Music Composition in Progress
Matplotlib Frequency Identifications
Physics Formulas for Frequency Analysis
How many of you like to sing, hum, or play around with music for fun? What if you realized that the music you just made could be the next great hit, but you forgot most of the notes? This web application uses a microphone to record the frequencies and maps them into musical notes so that you don't need to worry about forgetting your music! Also, it could help you create music quickly without having to think very hard in writing the musical notes and measures; this application does it all for you in real time!
What it does
This application provides real-time music composition by using a microphone to detect particular frequencies that fall in the ranges of typical musical notes. On the frontend, there is a play/pause button to start/pause the recording. The refresh button allows the user to restart the entire composition, so we made sure to include a confirmation alert just in case some user mistakenly pressed the button. The pencil button allows the user to edit or add a title to their masterpiece, which could be changed anytime. The musical note allows the user to confirm their recording before sharing it to everyone by clicking on the download icon. The download features a quick 1-click process of letting the user save the HTML directly into a PDF file so that they can save their composition while creating new ones. The shopping cart allows the user to get similar sheet music using the eBay API that can give them the inspiration to write the particular music they want.
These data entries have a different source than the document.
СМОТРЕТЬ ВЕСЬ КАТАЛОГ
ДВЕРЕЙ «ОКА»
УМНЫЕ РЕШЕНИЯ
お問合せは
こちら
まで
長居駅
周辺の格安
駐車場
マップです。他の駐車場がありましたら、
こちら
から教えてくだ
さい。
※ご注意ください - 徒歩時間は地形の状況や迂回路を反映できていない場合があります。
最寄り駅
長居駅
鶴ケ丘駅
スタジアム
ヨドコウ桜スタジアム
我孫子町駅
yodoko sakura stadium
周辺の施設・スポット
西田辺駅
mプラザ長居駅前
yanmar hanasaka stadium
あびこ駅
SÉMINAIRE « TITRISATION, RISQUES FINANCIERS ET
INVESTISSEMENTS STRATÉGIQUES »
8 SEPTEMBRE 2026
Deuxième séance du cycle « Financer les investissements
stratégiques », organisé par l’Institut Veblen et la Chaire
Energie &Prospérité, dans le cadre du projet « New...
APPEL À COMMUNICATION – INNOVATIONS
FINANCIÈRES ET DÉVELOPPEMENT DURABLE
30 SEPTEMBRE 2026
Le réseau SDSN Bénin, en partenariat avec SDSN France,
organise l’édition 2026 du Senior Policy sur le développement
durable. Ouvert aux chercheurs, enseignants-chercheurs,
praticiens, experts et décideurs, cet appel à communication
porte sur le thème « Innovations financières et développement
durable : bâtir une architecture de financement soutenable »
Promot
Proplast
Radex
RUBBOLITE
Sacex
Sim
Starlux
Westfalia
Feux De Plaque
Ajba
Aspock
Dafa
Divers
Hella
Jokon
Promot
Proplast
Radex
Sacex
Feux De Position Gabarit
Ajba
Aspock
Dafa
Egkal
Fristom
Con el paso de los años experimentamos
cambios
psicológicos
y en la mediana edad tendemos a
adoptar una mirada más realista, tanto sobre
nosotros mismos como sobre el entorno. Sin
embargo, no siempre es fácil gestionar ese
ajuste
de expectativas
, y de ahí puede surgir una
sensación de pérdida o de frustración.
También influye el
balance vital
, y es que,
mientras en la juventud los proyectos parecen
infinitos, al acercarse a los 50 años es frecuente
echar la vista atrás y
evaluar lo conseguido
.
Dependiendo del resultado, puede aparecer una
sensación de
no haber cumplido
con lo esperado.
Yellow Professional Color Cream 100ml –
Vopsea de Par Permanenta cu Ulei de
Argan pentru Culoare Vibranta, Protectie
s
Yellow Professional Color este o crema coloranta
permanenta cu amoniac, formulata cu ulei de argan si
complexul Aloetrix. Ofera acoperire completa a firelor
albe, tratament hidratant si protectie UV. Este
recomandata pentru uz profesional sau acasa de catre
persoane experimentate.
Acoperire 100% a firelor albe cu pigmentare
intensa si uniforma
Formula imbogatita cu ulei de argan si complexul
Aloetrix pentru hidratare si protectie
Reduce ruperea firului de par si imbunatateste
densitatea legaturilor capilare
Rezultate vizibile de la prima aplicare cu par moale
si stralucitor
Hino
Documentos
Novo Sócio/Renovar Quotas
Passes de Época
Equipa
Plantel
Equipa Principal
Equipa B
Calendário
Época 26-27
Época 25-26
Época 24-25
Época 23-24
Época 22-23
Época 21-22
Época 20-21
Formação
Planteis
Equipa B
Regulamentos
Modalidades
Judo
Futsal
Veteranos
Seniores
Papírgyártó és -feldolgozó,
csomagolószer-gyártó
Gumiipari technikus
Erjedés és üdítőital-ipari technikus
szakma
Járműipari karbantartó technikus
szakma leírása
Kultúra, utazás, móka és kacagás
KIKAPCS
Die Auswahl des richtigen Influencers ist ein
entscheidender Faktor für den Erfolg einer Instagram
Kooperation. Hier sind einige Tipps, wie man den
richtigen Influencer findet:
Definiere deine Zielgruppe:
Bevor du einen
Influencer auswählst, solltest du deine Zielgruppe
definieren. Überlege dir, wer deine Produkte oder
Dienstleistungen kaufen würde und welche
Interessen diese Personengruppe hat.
On the backend, there is a matplotlib graph that indicates the amplitude vs frequency distribution graph with at most six different peak frequencies labeled for the user to see. This allows them to not only learn more about the different musical notes, but also practice their ears to potentially be pitch perfect.
How we built it
On the backend, we used pyaudio to compute frequencies based on certain sampling intervals, number of channels, and size of chunks of data to optimally transfer the information from the backend to the frontend. In addition, the backend uses matplotlib to generate up to six frequency peaks that are used to identify a guitar's chords. Firebase is used as a real-time database to channel the data from the backend to the frontend.
Challenges we ran into
It was a bit difficult to develop the frequency computations in the backend as there is a relatively steep learning curve to get accustomed to the physics concepts associated with it, including but not limited to Fourier transforms and spectral noise. Initially, there was some difficulty setting up the Python environment that runs pyaudio in context of Python3. Also, it was quite challenging to render the music notes while maintaining the bar measures as we update and add new music notes in real time.
What's next for Decomposition
We would like to add chord progressions to the musical composition, which we currently have on the backend but decided to not include it due to significant deviations as a result of noise. We would also like to add undo/delete buttons to quickly edit the composition in case the user makes a mistake. In addition, we would like to integrate social media sharing to further encourage users to share their masterpieces to the community.